Sitting down to dinner, at any age, should be an invitation to the fabulous banquet that is life. The most important lesson we learn at the table is that great rewards await those who take chances. Do we really want to be telling our children, "Just eat your nice chicken nuggets"? It would make so much more sense to say, "Pull up a chair. Take a taste. Come join us. Life is endlessly delicious."
For starters, the notion that children are a separate species who require a different diet from the rest of us pretty much does away with the concept of the family meal. The point of eating together, it seems to me, is not just that we all sit down around the same table but also that we share the food. The same food.
Children study their parents--that is their primary job in life--and one of the things they absorb is the way the grown-ups eat. "Oh look, Mommy loves salad and Daddy thinks spaghetti alla bolognese is swell" is one lesson learned at the family table. The message is that these are delicious and desirable foods, and the obvious conclusion is "I'll probably like them, too." But if little Suzy and Sam get applesauce instead of salad and naked pasta in place of meat sauce, the lesson is quite different. What we are really telling our children is "You won't like what we are eating."
And yet we know that what children like is mostly learned. Japanese children are not born thinking that rice, fish, and seaweed are breakfast foods any more than American children are born with an innate preference for cereal. We tell them what they like, even if we don't say it in words.
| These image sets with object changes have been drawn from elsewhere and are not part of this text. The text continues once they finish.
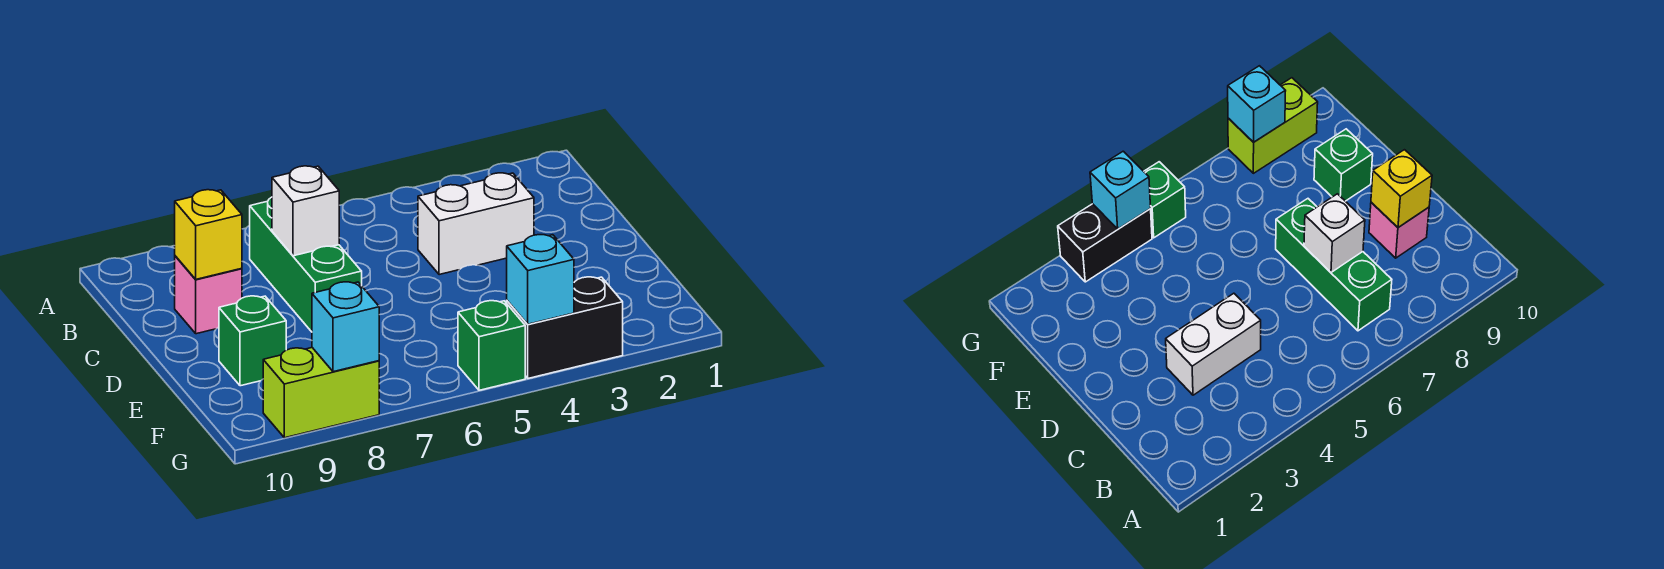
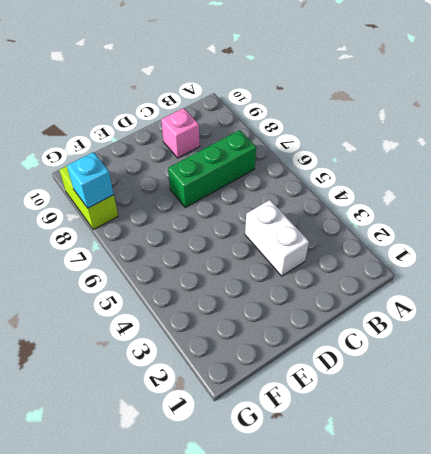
none -> green brick E9 level 1
none -> black brick G3:G4 level 1

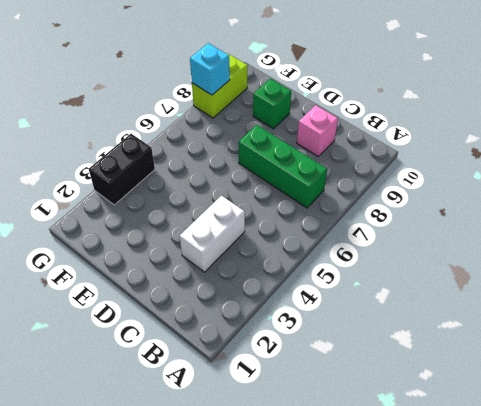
none -> green brick G5 level 1
none -> white brick C7 level 2

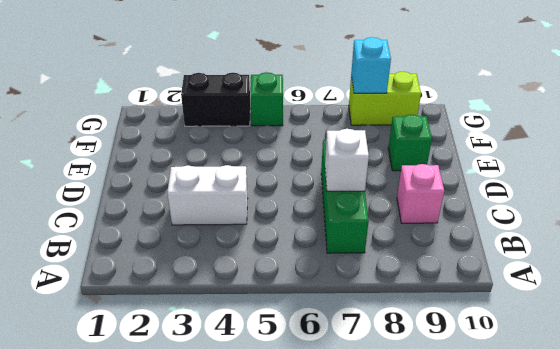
none -> yellow brick C9 level 2
none -> cyan brick G4 level 2

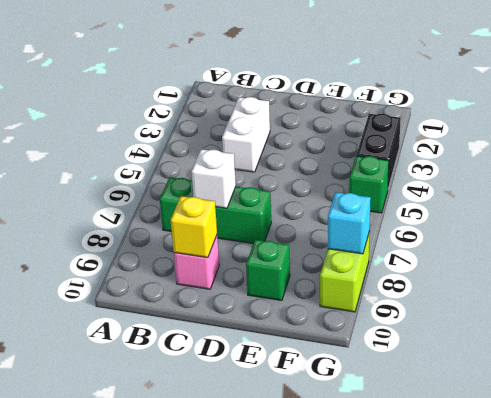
none -> cyan brick G4 level 2

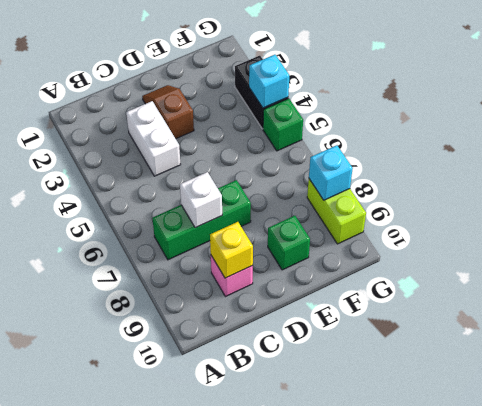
brown slope D2:D3 level 1 top 3 -> none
No thinking person would force a child to eat food he didn't want. That turns the dinner table into a battleground and ultimately makes everyone miserable. It's just plain stupid. But by the same token, no conscious parent would really want to tell his children, night after night, that they are going to dislike the food that the grown-ups are eating.
The great anthropologist Claude Levi-Strauss did groundbreaking work when he observed that in turning the raw into the cooked we transform nature into culture; in other words, cooking is one of the ways in which we define ourselves as civilized creatures. Through our cooking, and our eating habits, we tell ourselves who we are. When we offer our children a different menu, we are telling them that they are different from us. And being different, that we also have different expectations of them. Why, then, should we be surprised that many modern children have such poor table manners? In giving them children's food, we are essentially telling them that they are not expected to behave like adults when they are at the table.
We're supposed to be the grown-ups, and when we ask children to choose their own food, we're offering them choices they would probably rather not make. And if we are incapable of making the easy decisions about what's for dinner, why should they trust us to make the harder ones? Offering children a special menu may make life momentarily more comfortable, but in the long run it's a cop-out, a way of walking away from one of the responsibilities of being a parent.
But there's an even more important reason for us to be dismayed by special menus aimed at pleasing your young palates. When we feed children the old familiar grilled cheese sandwiches and vanilla ice cream, we are teaching them to stick with the tried-and-true instead of encouraging them to dare to taste the new.
Sitting down to dinner, at any age, should be an invitation to the fabulous banquet that is life. The most important lesson we learn at the table is that great rewards await those who take chances. Do we really want to be telling our children, "Just eat your nice chicken nuggets"? It would make so much more sense to say, "Pull up a chair. Take a taste. Come join us. Life is endlessly delicious."